=== Work required ===
Answer these questions using the passage on concrete drying below.
(a) Which fire resistance test standard does the passage cite?
(b) What minimum conditioning period is required?
(c) How many concrete formulations does the experimental campaign cover?

**** Passage to read ****

Concrete drying kinetics: development of an accelerated drying protocol in fire testing

The fire behavior of concrete is a critical aspect in the context of civil engineering works for which, in most cases, fire characterization tests are required. Concrete spalling is strongly dependent on the hydric state and material permeability. The fire resistance test standard NF EN 1363-1 stipulates that at the time of testing, the condition of the specimen should be representative of its normal service condition (mechanical strength and water content), considered to be obtained at equilibrium after storage in an ambient atmosphere. A conditioning period of at least three months is required. Nevertheless, the concrete drying process is a very slow mechanism so testing after only a few months may underestimate the fire resistance due to higher spalling susceptibility associated with high water content. Concrete fire testing is expensive and time\space-consuming, generally requiring a qualified workforce, adapted manutention equipment, and the storage of both full or intermediate scale specimens in controlled spaces for several months. This work proposes a novel experimental protocol that optimizes the specimen's storage time before fire resistance testing while keeping a representative hydric and mechanical state of its normal service condition. The temperature and relative humidity conditions are chosen in a range in which no significant microstructure changes modifying concrete behavior occur. An extensive experimental campaign on four concrete formulations including drying experiments (ambient and accelerated) and fire tests with different timeframes depending on the storage type is carried out. This protocol is based on the modeling of drying at moderate temperature. According to the predictive study, target water content could be reached under several drying conditions, which shows that ad hoc solutions can be proposed. The reproducibility of the accelerated drying protocol is important to ensure large application in both research and industrial laboratories. Keywords: concrete drying kinetics, water content, concrete spalling to fire, microstructure, ...

**** Record list ****

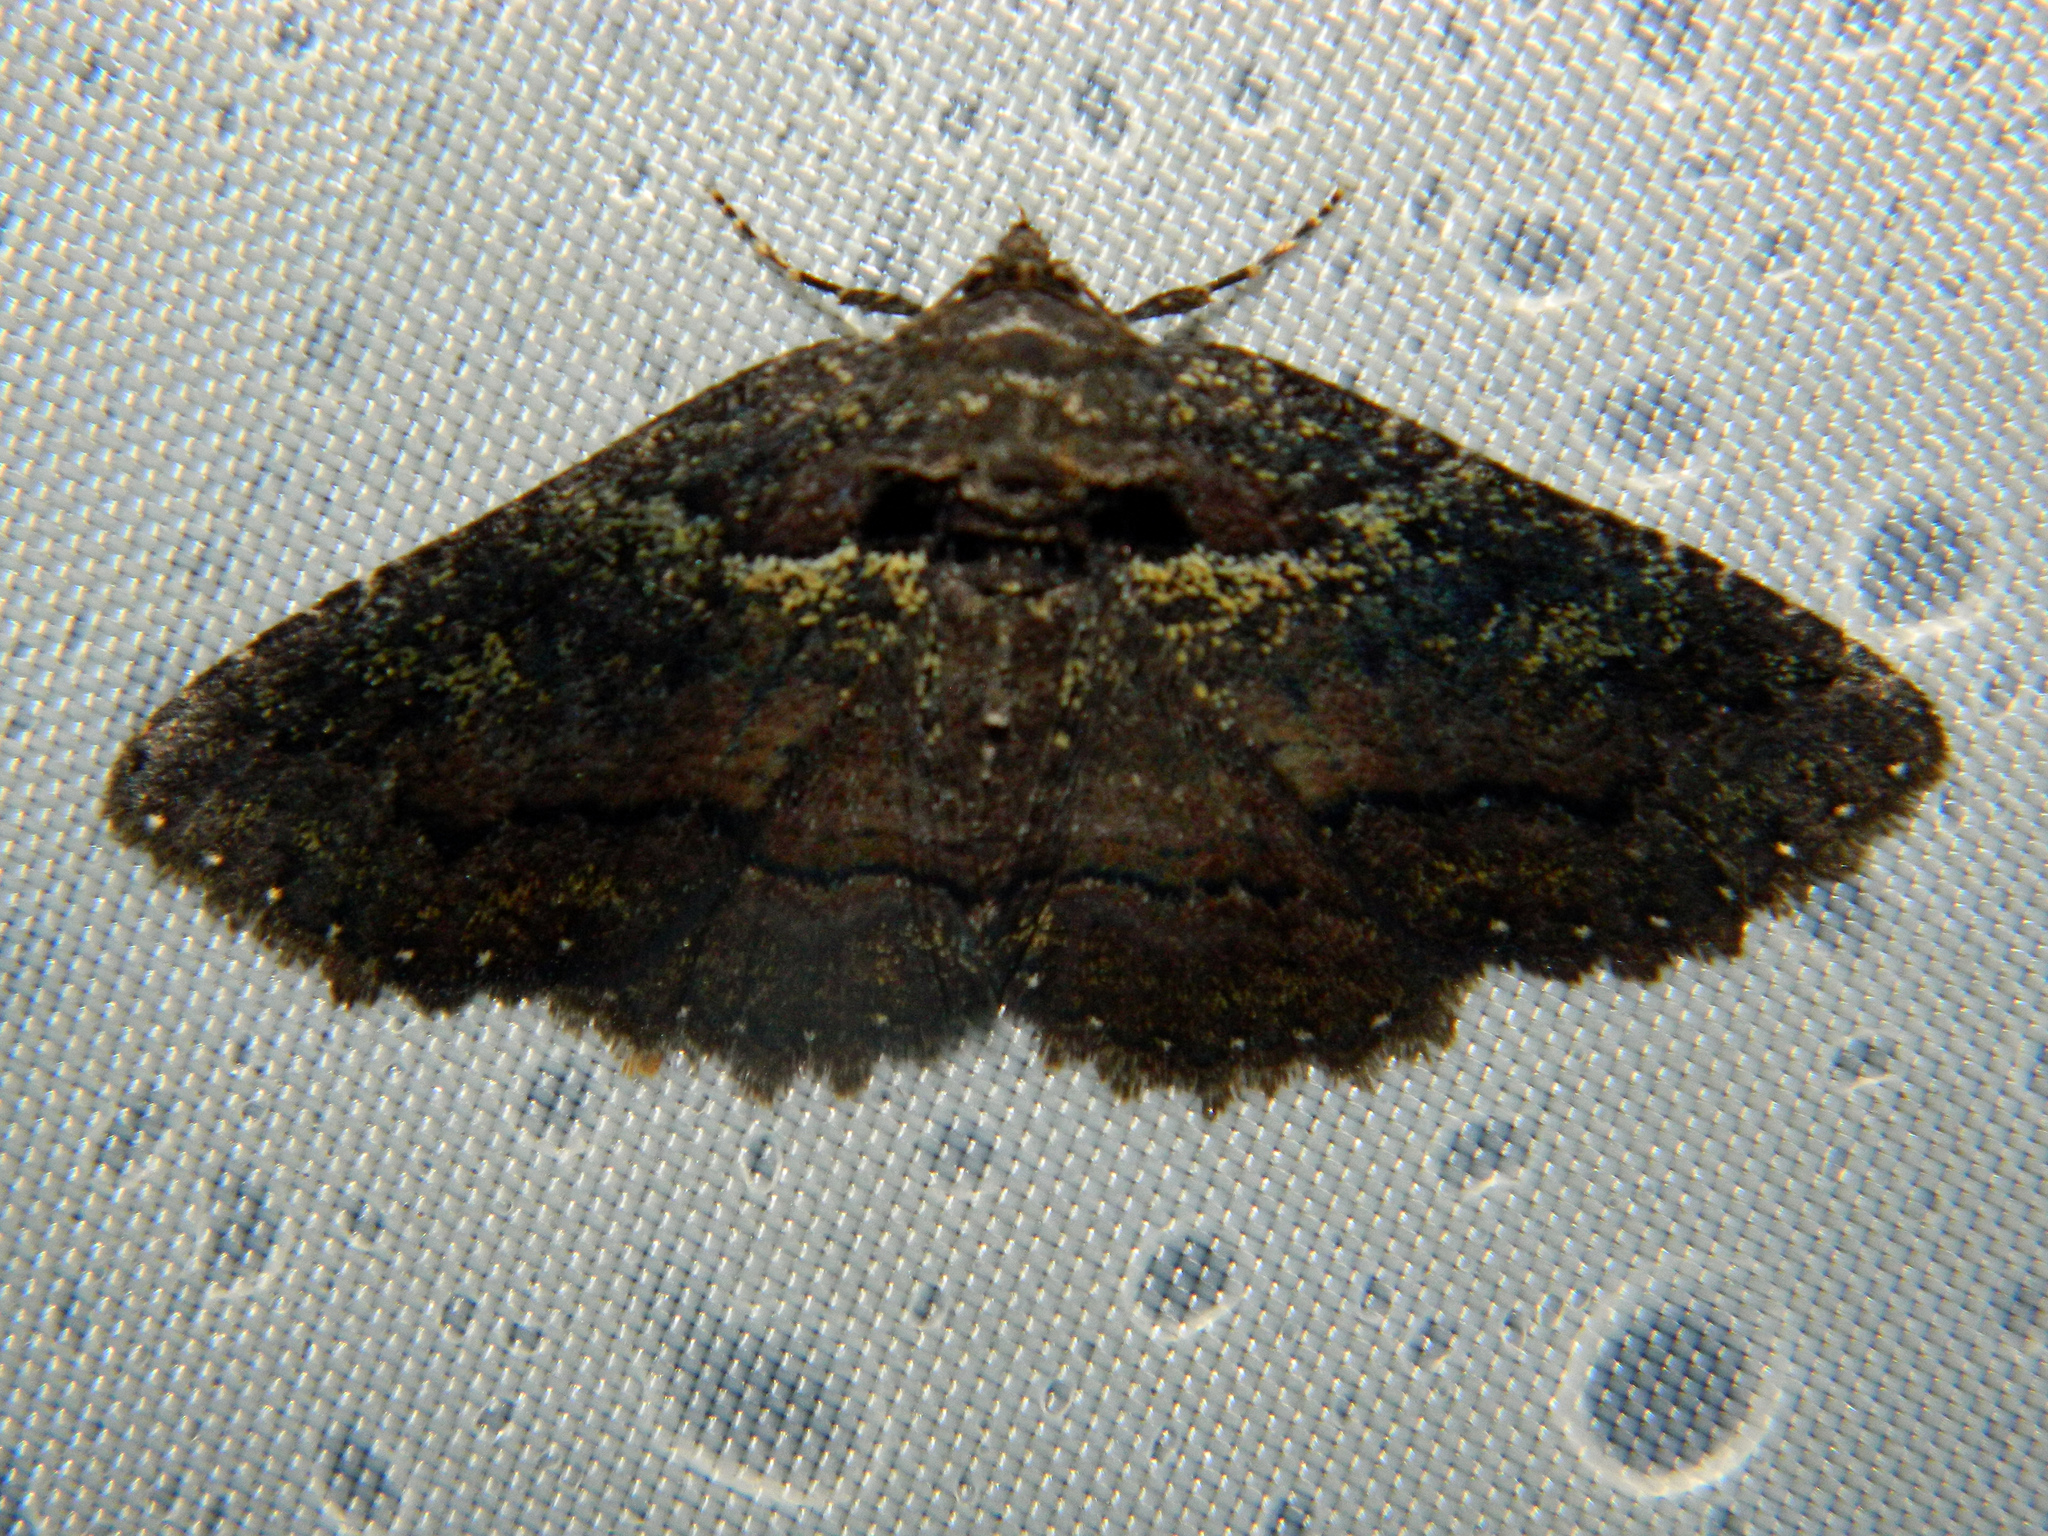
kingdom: Animalia
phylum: Arthropoda
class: Insecta
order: Lepidoptera
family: Erebidae
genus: Zale
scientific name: Zale aeruginosa
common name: Green-dusted zale moth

****

=== Exercise solution ===
(a) NF EN 1363-1
(b) At least three months
(c) Four